Count the lines in the items below that contain the word "Which". Give only the number.

Data entries:
++++++++++
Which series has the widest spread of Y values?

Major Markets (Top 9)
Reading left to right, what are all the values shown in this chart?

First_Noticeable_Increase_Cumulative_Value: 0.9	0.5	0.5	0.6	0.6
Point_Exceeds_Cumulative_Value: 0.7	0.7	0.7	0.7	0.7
++++++++++
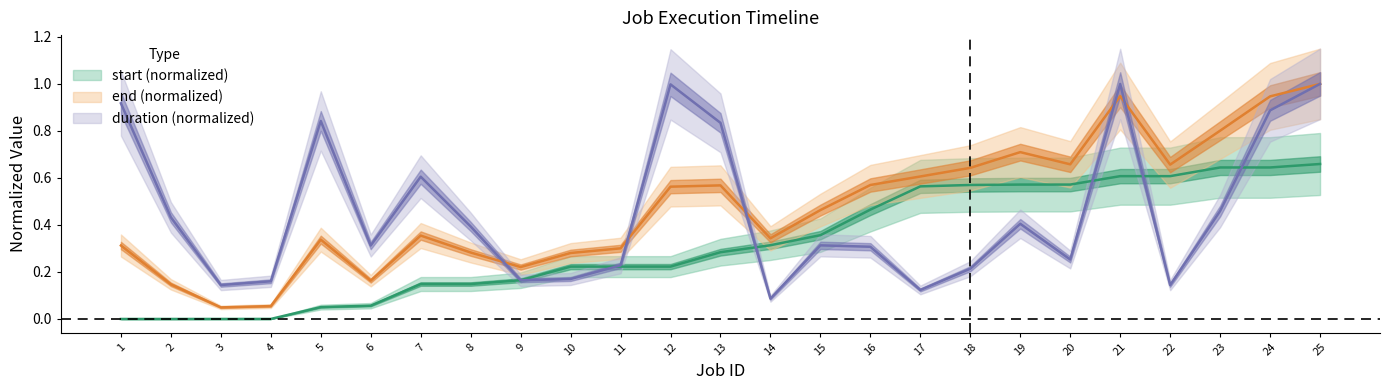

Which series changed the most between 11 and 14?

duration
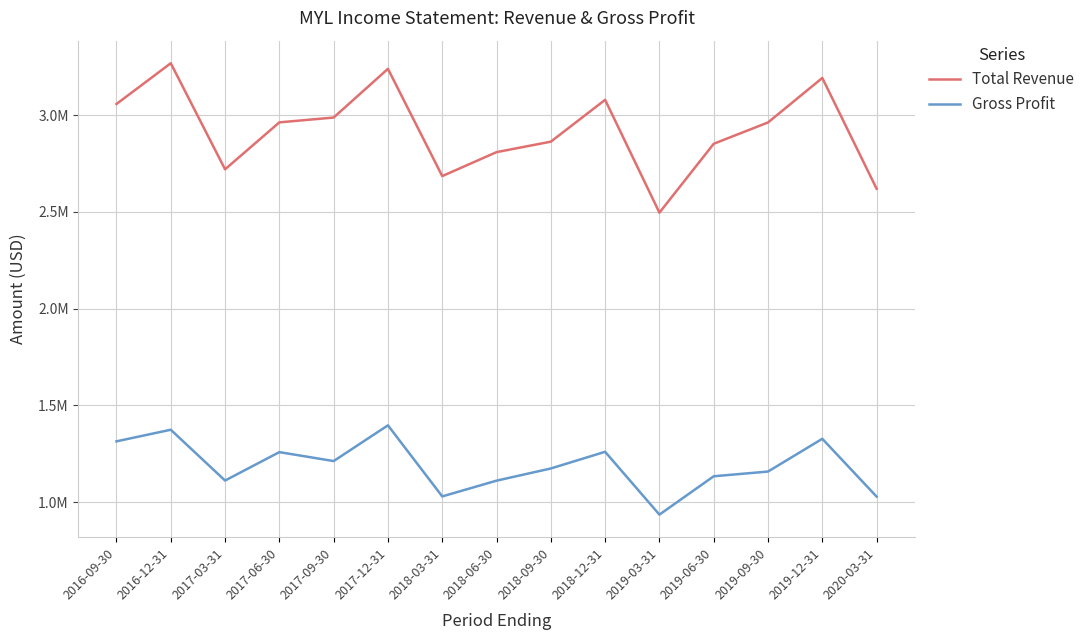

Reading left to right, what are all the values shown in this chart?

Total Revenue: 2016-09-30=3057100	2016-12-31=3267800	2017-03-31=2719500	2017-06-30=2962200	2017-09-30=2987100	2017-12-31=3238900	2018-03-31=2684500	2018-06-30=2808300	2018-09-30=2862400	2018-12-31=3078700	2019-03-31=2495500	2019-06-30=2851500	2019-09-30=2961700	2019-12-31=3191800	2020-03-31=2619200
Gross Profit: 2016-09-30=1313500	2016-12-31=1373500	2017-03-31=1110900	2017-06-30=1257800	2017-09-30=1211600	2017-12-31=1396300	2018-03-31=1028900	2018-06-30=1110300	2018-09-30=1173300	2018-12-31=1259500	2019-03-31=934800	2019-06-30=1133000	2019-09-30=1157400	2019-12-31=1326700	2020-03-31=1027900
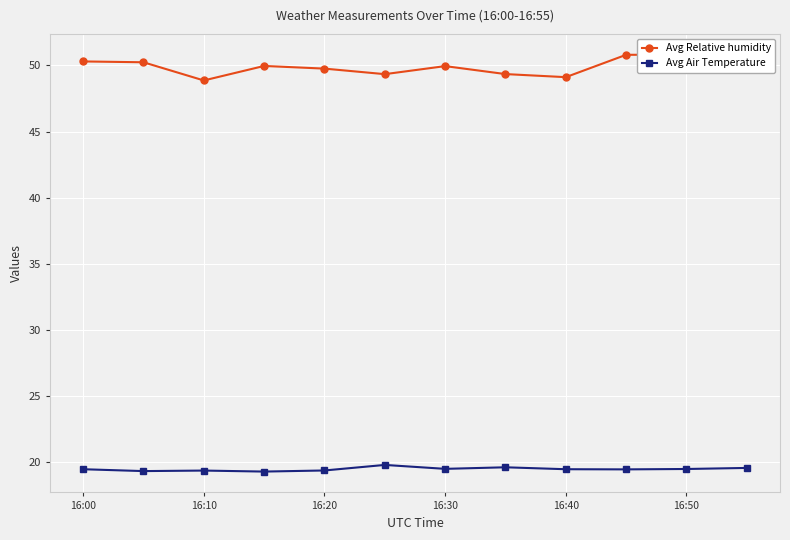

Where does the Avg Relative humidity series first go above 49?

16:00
++++++++++
◆ EXPECTED ANSWER ◆
2